Labeling should include warnings against misuse of the device, as applicable to your device’s design and intended use, for example:
Do not use if package is opened or damaged or if expiration date has passed.
Labeling should also include warnings describing the risks and potential adverse outcomes, for example:
Potential risks identified with the use of this intervertebral body fusion device, which may require additional surgery, include: device component fracture, loss of fixation, pseudoarthrosis (i.e., non-union), fracture of the vertebra, neurological injury, and vascular or visceral injury.

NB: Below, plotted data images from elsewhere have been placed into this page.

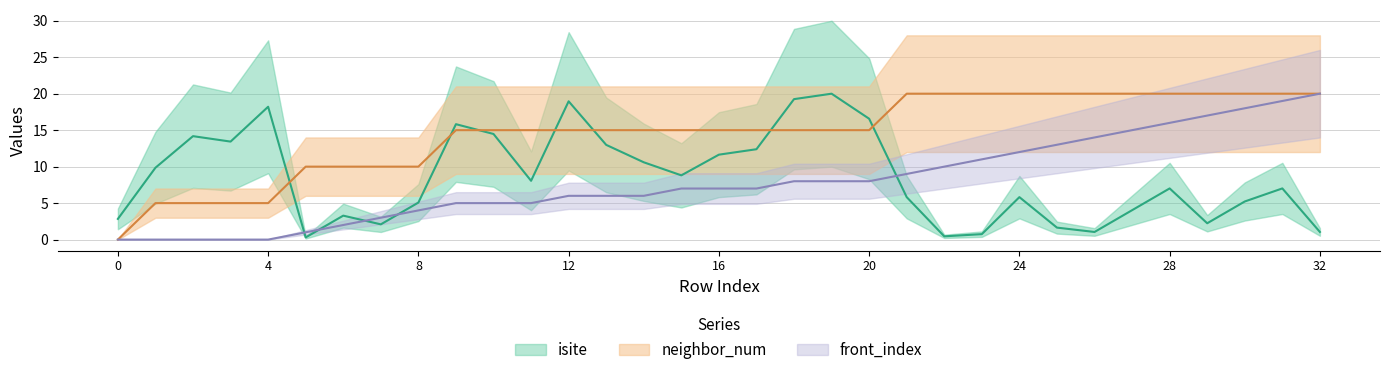

Where is the first local minimum for isite?

3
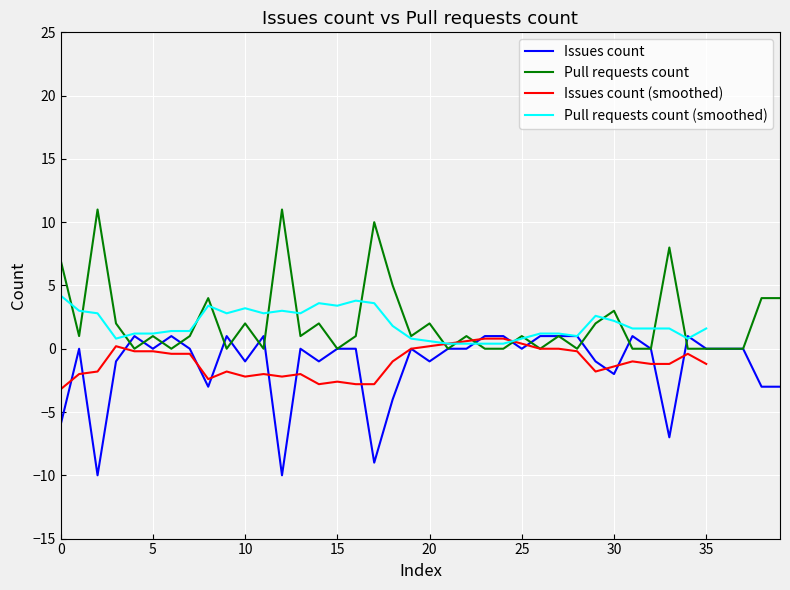

Reading right to left, transcribe all the data shown in this chart.

Issues count: -3	-3	0	0	0	1	-7	0	1	-2	-1	1	1	1	0	1	1	0	0	-1	0	-4	-9	0	0	-1	0	-10	1	-1	1	-3	0	1	0	1	-1	-10	0	-6
Pull requests count: 4	4	0	0	0	0	8	0	0	3	2	0	1	0	1	0	0	1	0	2	1	5	10	1	0	2	1	11	0	2	0	4	1	0	1	0	2	11	1	7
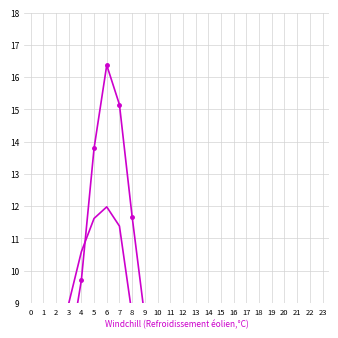

How many negative values does the ATT10 series have?

13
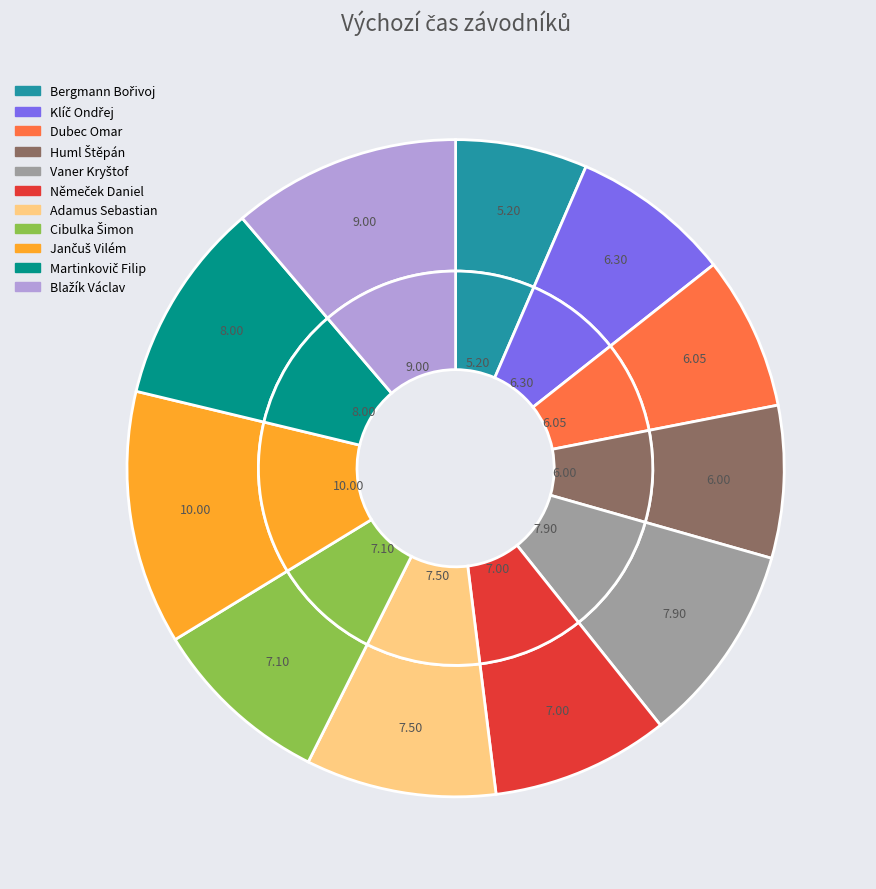

How much of the chart is everything except Dubec Omar?

92.4%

1 Intervertebral body fusion devices that include any therapeutic biologic (e.g., bone morphogenic protein) will remain class III and continue to require premarket approval applications.
4Refer to Indications for Use Form (PDF File Size: 1.03MB) for the recommended format.
5If FDA makes a substantial equivalence determination based on acceptance criteria, the subject device should be tested and shown to meet these acceptance criteria before being introduced into interstate commerce. If the finished device does not meet the acceptance criteria and, thus, differs from the device described in the cleared 510(k), FDA recommends that submitters apply the same criteria used to assess modifications to legally marketed devices (21 CFR 807.81(a)(3)) to determine whether marketing of the finished device requires clearance of a new 510(k).
6 See Required Elements for a Declaration of Conformity to a Recognized Standard (Screening Checklist for All Premarket Notification [510(K)] Submissions).
13 Although final labeling is not required for 510(k) clearance, final labeling must comply with the requirements of 21 CFR Part 801 before a medical device is introduced into interstate commerce. In addition, final labeling for prescription medical devices must comply with 21 CFR 801.109. Labeling recommendations in this guidance are consistent with the requirements of Part 801.